Ever since I started to really look into local authors and what they were producing, Diana Davidson was high on my list. I loved the cover of Pilgrimage and loved the synopsis even more. There’s something about a local artist writing about history that is so close to home that is very appealing to me. Really, I just love hearing of the places I know (like Edmonton! Fort Chippewan! Jasper! Vancouver!), knowing that I could place them on a map without hesitation. With Pilgrimage, there’s a lot of talk about the weather as well, which is something most Albertans are definitely familiar with.

The story is a beautiful story. It’s also very sad. In fact, I don’t think I was too prepared for how sad the story would be (even after reading a short story by Davidson in the 40 Below anthology that pretty much ripped my heart out) and I kept saying to myself  “10 more pages, okay … another 10 pages” until I finished the book.
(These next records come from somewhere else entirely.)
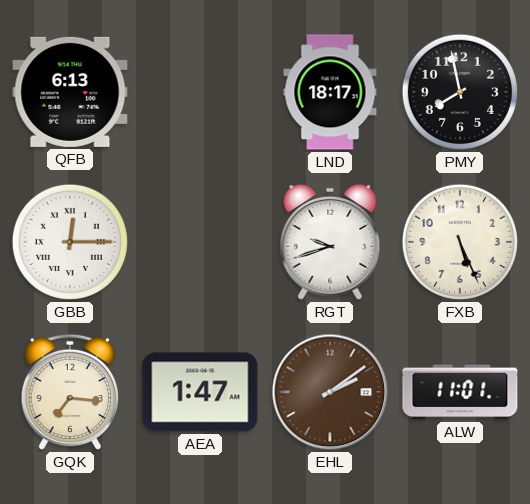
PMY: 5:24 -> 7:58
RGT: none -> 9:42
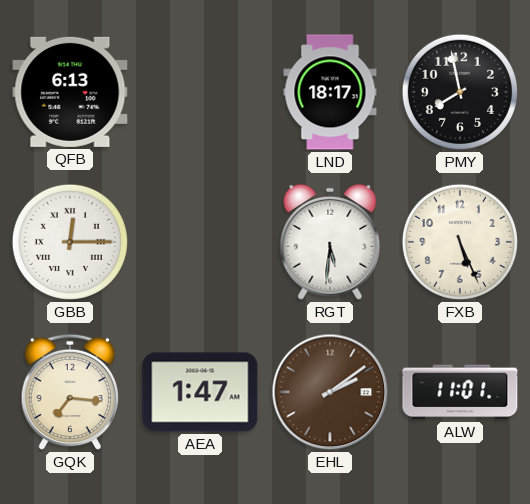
RGT: 9:42 -> 5:31
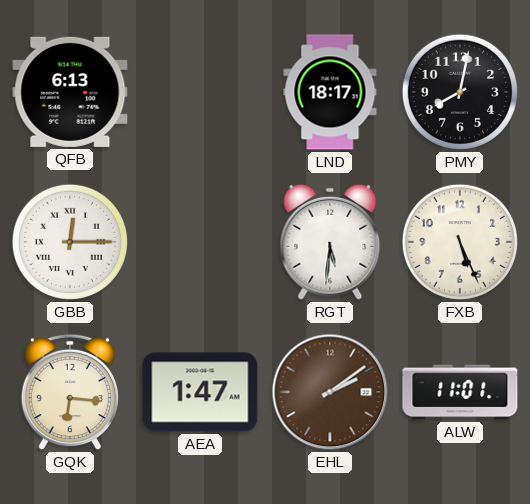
PMY: 7:58 -> 8:02
GQK: 7:16 -> 6:16
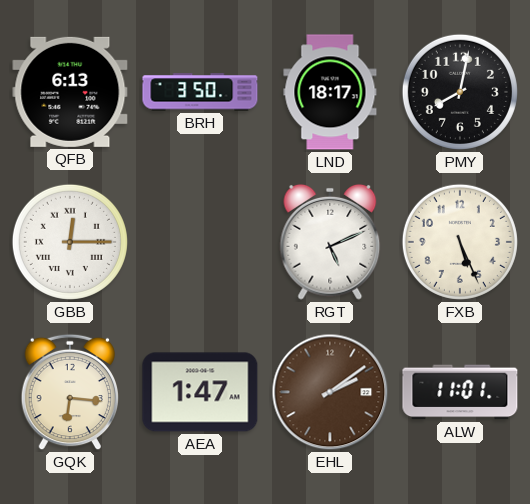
BRH: none -> 3:50
RGT: 5:31 -> 5:11
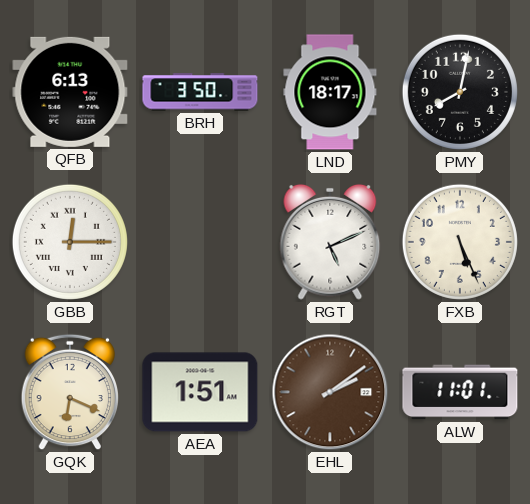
GQK: 6:16 -> 6:19
AEA: 1:47 -> 1:51
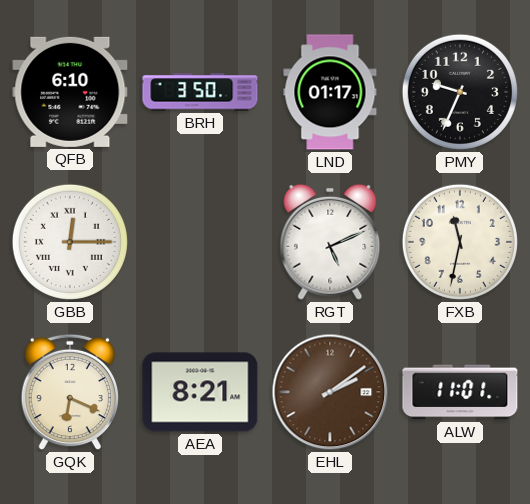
QFB: 6:13 -> 6:10
LND: 18:17 -> 01:17
PMY: 8:02 -> 9:34
FXB: 5:26 -> 11:32
AEA: 1:51 -> 8:21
The characters were developed well and I found myself latching onto certain ones, desperate to hear their story. Other characters drove me nuts, but were definitely a product of their time. The book deals with race, class, and status and I found that Davidson did a great job of showing all of these things in her writing.

When it came to characters, I was mostly in love with the stories of Moira and Makhesis. Moira came to Alberta with the Barretts from Ireland and Makhesis is a “half-breed” as described by Georgina Barrett (the one character I found myself loathing throughout the book). Both were so different, but had great similarity in how they were treated. I just couldn’t get enough of their stories! Davidson completely drew me in with her writing, with these two women who were seeking love and acceptance. But most importantly, this book deals a lot with fertility and how women really had no control over how fertile they were, or who actually impregnated them. This was the sad thing about the classes of this society — especially when compared to what we have available today.

It was actually quite interesting reading the author’s note at the end of the story of where Davidson’s inspiration came from. I love how a news story led her to research the history of the this part of the country and its people from a century ago.

While this book was a wonderful read, I found myself slightly detached at times, maybe because a lot of the book doesn’t deal with driving actions or dialogue, but we’re inside of the characters heads a LOT more. I don’t usually mind a lot of internal (for lack of a better word) stuff going on, but it does make the story read at a bit of a slower pace and I found myself wanting to SEE more action rather than being told of what was going on.

Regardless, this really was a book I was happy to have read — even if it hit a little close to home with some of the pregnancy and birthing events, not to mention the way that the people of this province used to be treated. It was hard not to think about that time period and want to know more about it — maybe one day I can delve a little deeper than the history I learned in school. At any rate, I’m interested to see what else Diana Davidson comes up with in the future. She really has a true talent!